Corinne Winters, the young American soprano, meets me at the London Coliseum. It has effectively been her artistic home since her breakthrough appearance as Violetta in Verdi’s La traviata in 2013. Her megawatt personality and quick, strong thinking remain undimmed after a full-on morning rehearsal for English National Opera’s new production of La Bohème, in which she sings Mimi, perhaps Puccini’s best-loved heroine. “I have this indestructible thing where I can sing all day,” she remarks. “It’s just the way my throat is. Some of my friends joke that I have cords of steel.”
She must have nerves of steel, too, as some of ENO’s most contrary critics grumble when non-UK singers star in the company’s productions. Winters shrugs that off. “That doesn’t faze me,” she says. “I know why I’m here and I have a lot of support.” That emanates from many sources, ranging from the artistic team of ENO to fans on Twitter.

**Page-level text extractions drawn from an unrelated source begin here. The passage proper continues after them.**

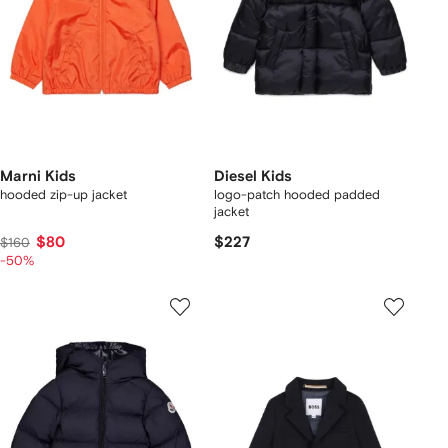
Marni Kids
Diesel Kids
hooded zip-up jacket
logo-patch hooded padded
jacket
$80
$227
$160
-50%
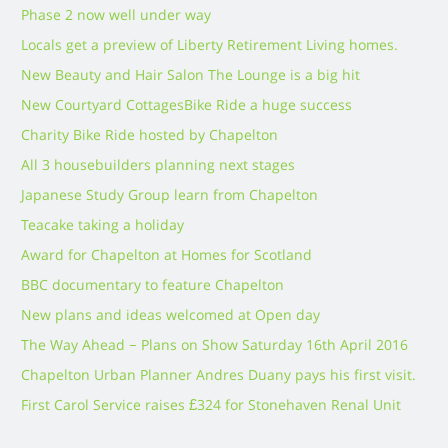
Phase 2 now well under way
Locals get a preview of Liberty Retirement Living homes.
New Beauty and Hair Salon The Lounge is a big hit
New Courtyard Cottages
Bike Ride a huge success
Charity Bike Ride hosted by Chapelton
All 3 housebuilders planning next stages
Japanese Study Group learn from Chapelton
Teacake taking a holiday
Award for Chapelton at Homes for Scotland
BBC documentary to feature Chapelton
New plans and ideas welcomed at Open day
The Way Ahead – Plans on Show Saturday 16th April 2016
Chapelton Urban Planner Andres Duany pays his first visit.
First Carol Service raises £324 for Stonehaven Renal Unit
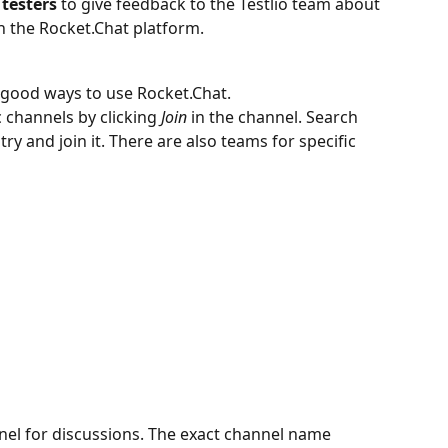
 testers
 to give feedback to the Testlio team about 
h the Rocket.Chat platform. 
 good ways to use Rocket.Chat.
c channels by clicking 
Join 
in the channel. Search 
ry and join it. There are also teams for specific 
el for discussions. The exact channel name 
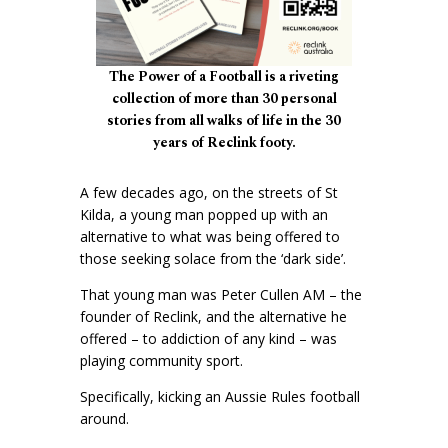
The Power of a Football is a riveting
collection of more than 30 personal
stories from all walks of life in the 30
years of Reclink footy.
A few decades ago, on the streets of St
Kilda, a young man popped up with an
alternative to what was being offered to
those seeking solace from the ‘dark side’.
That young man was Peter Cullen AM – the
founder of Reclink, and the alternative he
offered – to addiction of any kind – was
playing community sport.
Specifically, kicking an Aussie Rules football
around.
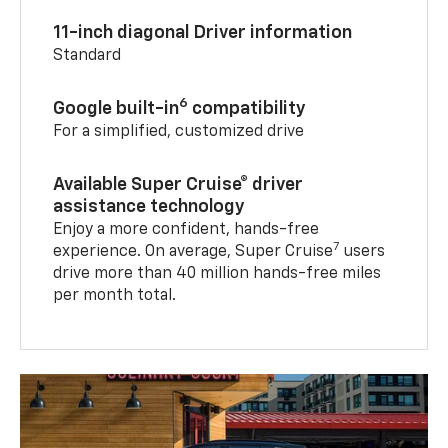
11-inch diagonal Driver information
Standard
6
Google built-in
compatibility
For a simplified, customized drive
Available Super Cruise® driver
assistance technology
Enjoy a more confident, hands-free
7
experience. On average, Super Cruise
users
drive more than 40 million hands-free miles
per month total.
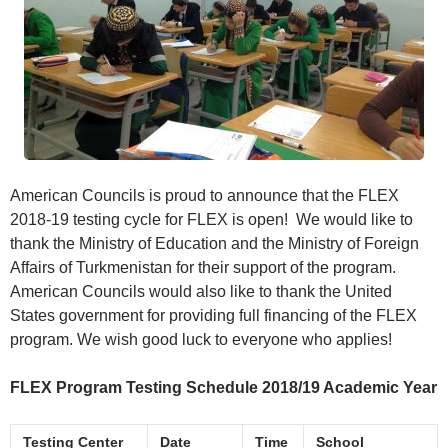
American Councils is proud to announce that the FLEX
2018-19 testing cycle for FLEX is open! We would like to
thank the Ministry of Education and the Ministry of Foreign
Affairs of Turkmenistan for their support of the program.
American Councils would also like to thank the United
States government for providing full financing of the FLEX
program. We wish good luck to everyone who applies!
FLEX Program Testing Schedule 2018/19 Academic Year
Testing Center
Date
Time
School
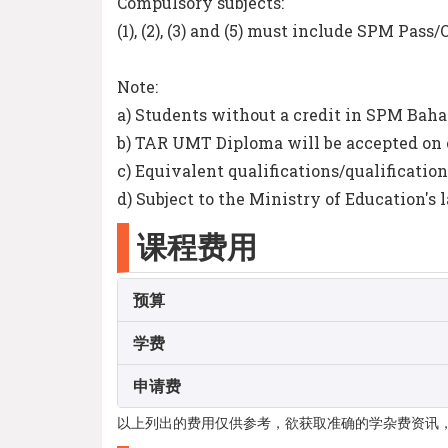
Compulsory subjects:
(1), (2), (3) and (5) must include SPM Pas
Note:
a) Students without a credit in SPM Baha
b) TAR UMT Diploma will be accepted on 
c) Equivalent qualifications/qualification
d) Subject to the Ministry of Education's 
课程费用
预算
学费
申请费
以上列出的费用仅供参考，欲获取准确的学杂费资讯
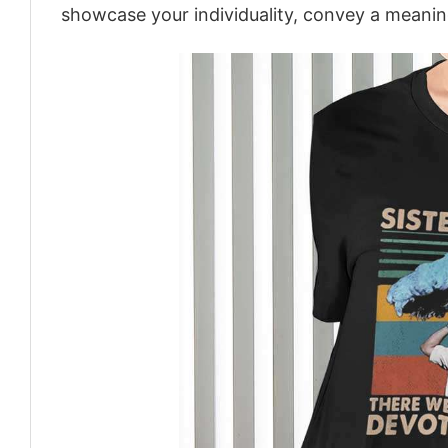
showcase your individuality, convey a meaning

The company helped to propel the Australian tenor Stuart Skelton to stardom; Winters could be next. At 32, she has everything: the voice, the charisma, the looks, the intensity, the acting. The rounded bloom of her high notes made her Teresa a highlight of Berlioz’s Benvenuto Cellini in Terry Gilliam’s brilliant 2014 production. Her Violetta – touching, vulnerable and vocally flexible, melting or brilliantly edgy as necessary – apparently won her several years’ worth of further engagements.
Nevertheless, Winters didn’t know opera existed until she was 17. “In suburban America, it’s not part of life – we never even hear about it,” she says. She is from Frederick, Maryland. “My father was a lawyer, but he was an amateur rock musician and had a fantastic ear,” she remembers. “We used to sing Beatles songs together – he would take John Lennon’s line, I would take Paul McCartney’s, and we’d sing in harmony. That was my entrée into singing.
“I started with a choir and loved it. I thought I would keep doing that on the side – I wanted to be a writer or a psychologist. But then it was time to apply for colleges and I didn’t want to stop singing, but I’d never taken a voice lesson in my life. So I took one when I was 17 and the teacher said, ‘You have a powerful operatic voice’. I thought, ‘What?’”
She trained first as a mezzo-soprano, only discovering later that her true voice was higher and stronger; and the penny dropped in earnest when she finally attended her first opera, which was La Bohème. “The first thing was the wall of sound that hit me and the vibrations I felt in my body,” she says. “I was completely blown away by the sheer power of the unamplified human voice.” In effect, she had found herself: “The mezzo roles I’d been doing didn’t suit my temperament,” she remarks. “Cherubino in The Marriage of Figaro was fun, but Mimi is heart-on-sleeve, heartfelt, raw. That’s who I am.”
Her first decade in the profession was tough: “Ten rejections for every ‘yes’,” she says. “You have to be persistent to deal with that.” All that changed after La traviata. This season she faces a concentrated patch of debuts, including Desdemona in Verdi’s Otello, in Antwerp. Last year she released an album of Spanish songs, upon which Plácido Domingo commented that her voice has “such a charismatic, opulent sound”. Next season she sings at the Royal Opera House. Her “dream role” would be Puccini’s Madama Butterfly, she says, though she thinks she would not be ready to tackle it for another seven years.
In July Winters moved permanently to the UK. Personal life takes a back seat to her singing at the moment, she adds, but she is thriving as a Londoner. “Most of my work is here or in Europe, and I love the theatre, the ballet and going to museums,” she says. “London’s culture is so rich that I can do something different every night.”
When it comes to convincing newcomers of the worth and relevance of opera, though, she senses there is more work to be done. “I feel many opera houses are getting their marketing to young people wrong,” she declares. “I think it’s the sheer power of great singing that makes people come back. We have to trust that – and to trust the fact that a 17 year old will know if they like something. The young people on Twitter say, ‘We just want to hear great singing – we don’t need gimmicks to come to the opera’. If gimmicks get people through the door, great. But we need to go back to the root of it.
“As with any learned art form,” she notes, “if you don’t know about it you tend to think you don’t like it. I once thought I didn’t like opera. Look at me now – I’m obsessed!”